__Exercise description__. When you copy the records, keep every word exact and leave the pictures out.

(Collected data entries)
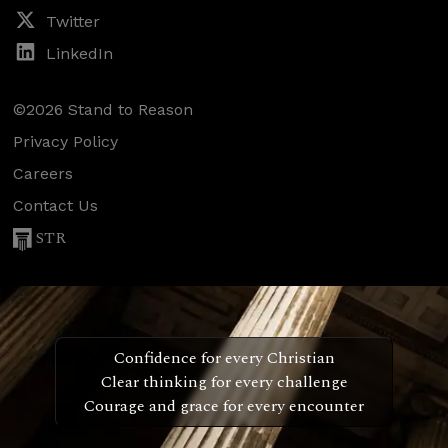
Twitter
LinkedIn
©2026 Stand to Reason
Privacy Policy
Careers
Contact Us
STR
Confidence for every Christian
Clear thinking for every challenge
Courage and grace for every encounter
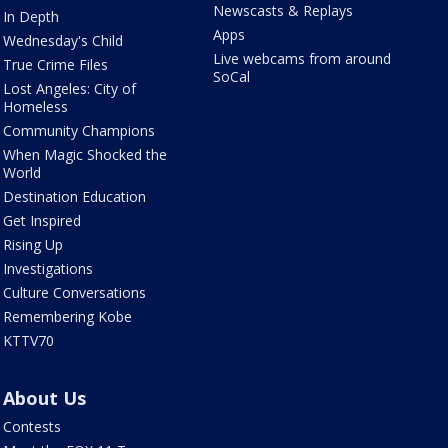
Newscasts & Replays
In Depth
Apps
Wednesday's Child
Live webcams from around
True Crime Files
SoCal
Lost Angeles: City of
Homeless
Community Champions
When Magic Shocked the
World
Destination Education
Get Inspired
Rising Up
Investigations
Culture Conversations
Remembering Kobe
KTTV70
About Us
Contests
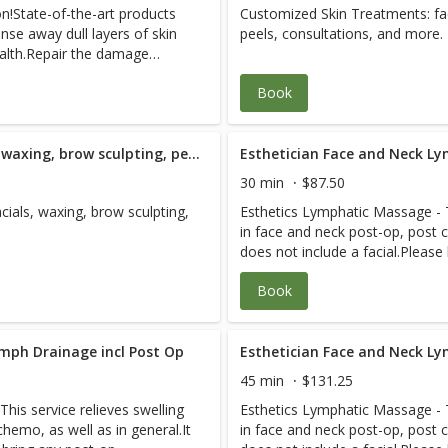
on!State-of-the-art products
Customized Skin Treatments: fac
d more!Be prepare for the
Treatment
 therapy, failed surgery,
coordinate with your other heal
nse away dull layers of skin
peels, consultations, and more.
val and cleansing you have
ation care, accident/lien
care. Please plan 2-3 hours for 
health.Repair the damage
ge need, plastic surgery prep
relaxed healing experience. See
sitivity, dullness, aging, and
, aging, prenatal care. And
savings.
Book
ith skincare advice on how to
to 69-year-old adults as well
ecommend refraining from
wd who want to live strong.
ving this facial.
quadriplegia, stroke,
Westlake Therapeutic Facial; waxing, brow sculpting, peels and consultation - 90 Minute
Esthetician Face and Neck Ly
es, post-surgical, severe
scare us. Each R.N./specialist
30 min
$87.50
 case for efficient care. We
ials, waxing, brow sculpting,
Esthetics Lymphatic Massage - Th
th professionals to expedite
in face and neck post-op, post c
each visit so you have a
does not include a facial.Please
 Pain-Free Packages for
instructions from your medical 
Book
ymph Drainage incl Post Op
Esthetician Face and Neck Ly
45 min
$131.25
his service relieves swelling
Esthetics Lymphatic Massage - Th
hemo, as well as in general.It
in face and neck post-op, post c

__Task answer__.
Twitter
LinkedIn
©2026 Stand to Reason
Privacy Policy
Careers
Contact Us
STR
Confidence for every Christian
Clear thinking for every challenge
Courage and grace for every encounter
Newscasts & Replays
In Depth
Apps
Wednesday's Child
Live webcams from around
True Crime Files
SoCal
Lost Angeles: City of
Homeless
Community Champions
When Magic Shocked the
World
Destination Education
Get Inspired
Rising Up
Investigations
Culture Conversations
Remembering Kobe
KTTV70
About Us
Contests
on!State-of-the-art products
Customized Skin Treatments: fac
d more!Be prepare for the
Treatment
 therapy, failed surgery,
coordinate with your other heal
nse away dull layers of skin
peels, consultations, and more.
val and cleansing you have
ation care, accident/lien
care. Please plan 2-3 hours for 
health.Repair the damage
ge need, plastic surgery prep
relaxed healing experience. See
sitivity, dullness, aging, and
, aging, prenatal care. And
savings.
Book
ith skincare advice on how to
to 69-year-old adults as well
ecommend refraining from
wd who want to live strong.
ving this facial.
quadriplegia, stroke,
Westlake Therapeutic Facial; waxing, brow sculpting, peels and consultation - 90 Minute
Esthetician Face and Neck Ly
es, post-surgical, severe
scare us. Each R.N./specialist
30 min
$87.50
 case for efficient care. We
ials, waxing, brow sculpting,
Esthetics Lymphatic Massage - Th
th professionals to expedite
in face and neck post-op, post c
each visit so you have a
does not include a facial.Please
 Pain-Free Packages for
instructions from your medical 
Book
ymph Drainage incl Post Op
Esthetician Face and Neck Ly
45 min
$131.25
his service relieves swelling
Esthetics Lymphatic Massage - Th
hemo, as well as in general.It
in face and neck post-op, post c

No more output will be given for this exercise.